- TASK OBJECTIVE
What you give back from the listing below should be an exact copy of the lines from the one with "-> [334,183,554,198] https://www.brianchang.tech" down to the one with "[157,257,335,272] brian@brianchang.tech ->", and it should contain no pictures.

- EXCERPTED DATA
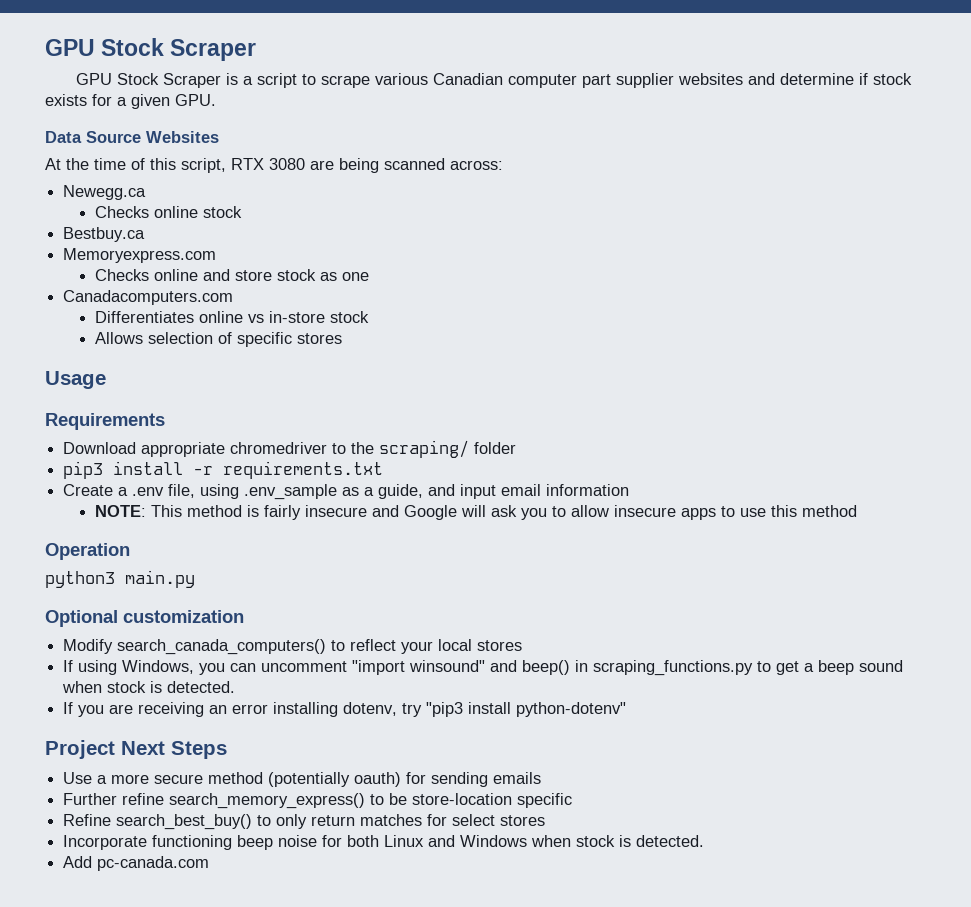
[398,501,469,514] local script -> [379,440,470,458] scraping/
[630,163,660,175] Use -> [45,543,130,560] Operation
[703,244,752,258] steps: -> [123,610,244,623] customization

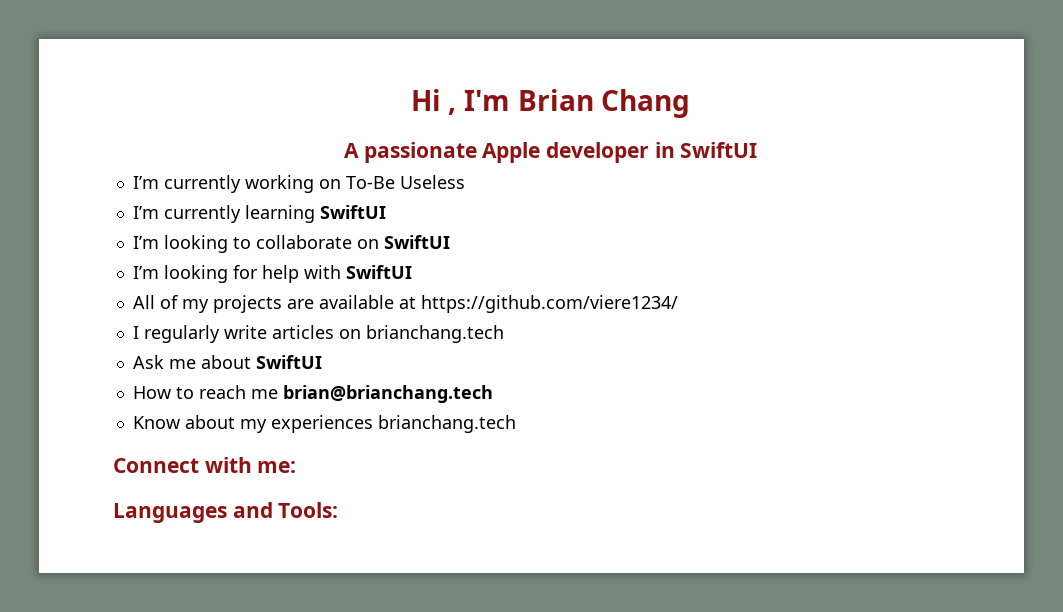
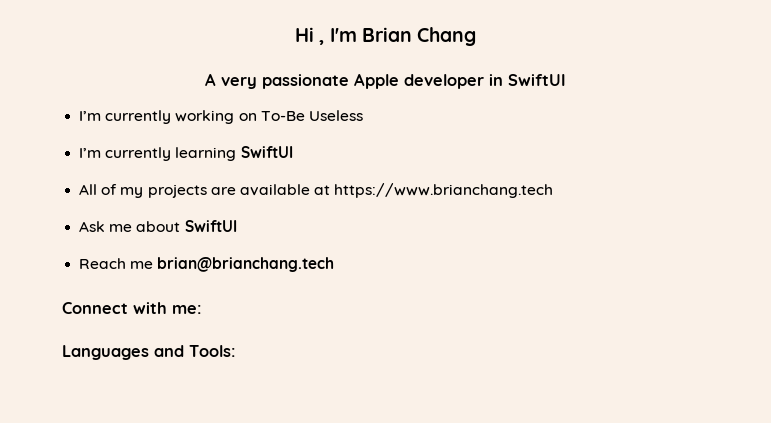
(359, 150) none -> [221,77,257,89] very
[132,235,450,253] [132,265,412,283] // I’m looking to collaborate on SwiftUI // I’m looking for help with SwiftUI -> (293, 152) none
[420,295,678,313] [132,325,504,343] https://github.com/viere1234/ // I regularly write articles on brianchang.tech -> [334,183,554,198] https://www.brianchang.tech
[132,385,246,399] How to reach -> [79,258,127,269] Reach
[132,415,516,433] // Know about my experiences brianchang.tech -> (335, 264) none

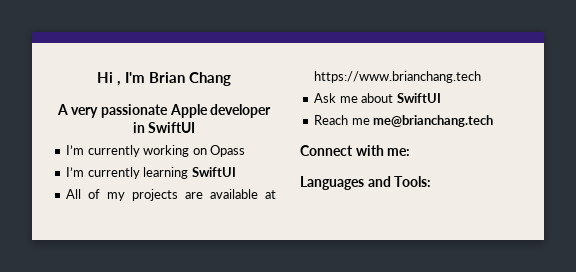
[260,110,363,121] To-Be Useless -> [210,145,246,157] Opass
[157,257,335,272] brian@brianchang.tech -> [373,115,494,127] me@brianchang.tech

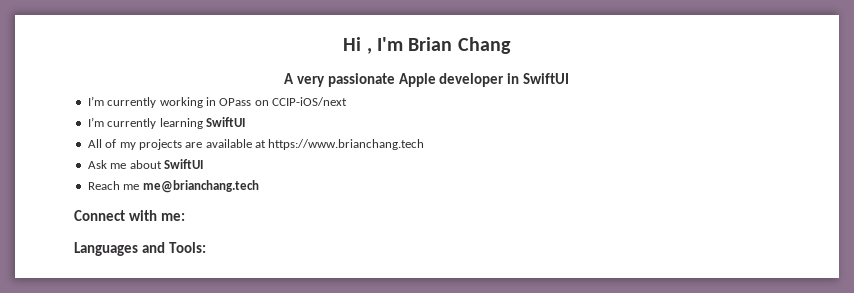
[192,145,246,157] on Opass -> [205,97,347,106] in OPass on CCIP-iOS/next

- RESPONSE TO THE TASK
[420,295,678,313] [132,325,504,343] https://github.com/viere1234/ // I regularly write articles on brianchang.tech -> [334,183,554,198] https://www.brianchang.tech
[132,385,246,399] How to reach -> [79,258,127,269] Reach
[132,415,516,433] // Know about my experiences brianchang.tech -> (335, 264) none

[260,110,363,121] To-Be Useless -> [210,145,246,157] Opass
[157,257,335,272] brian@brianchang.tech -> [373,115,494,127] me@brianchang.tech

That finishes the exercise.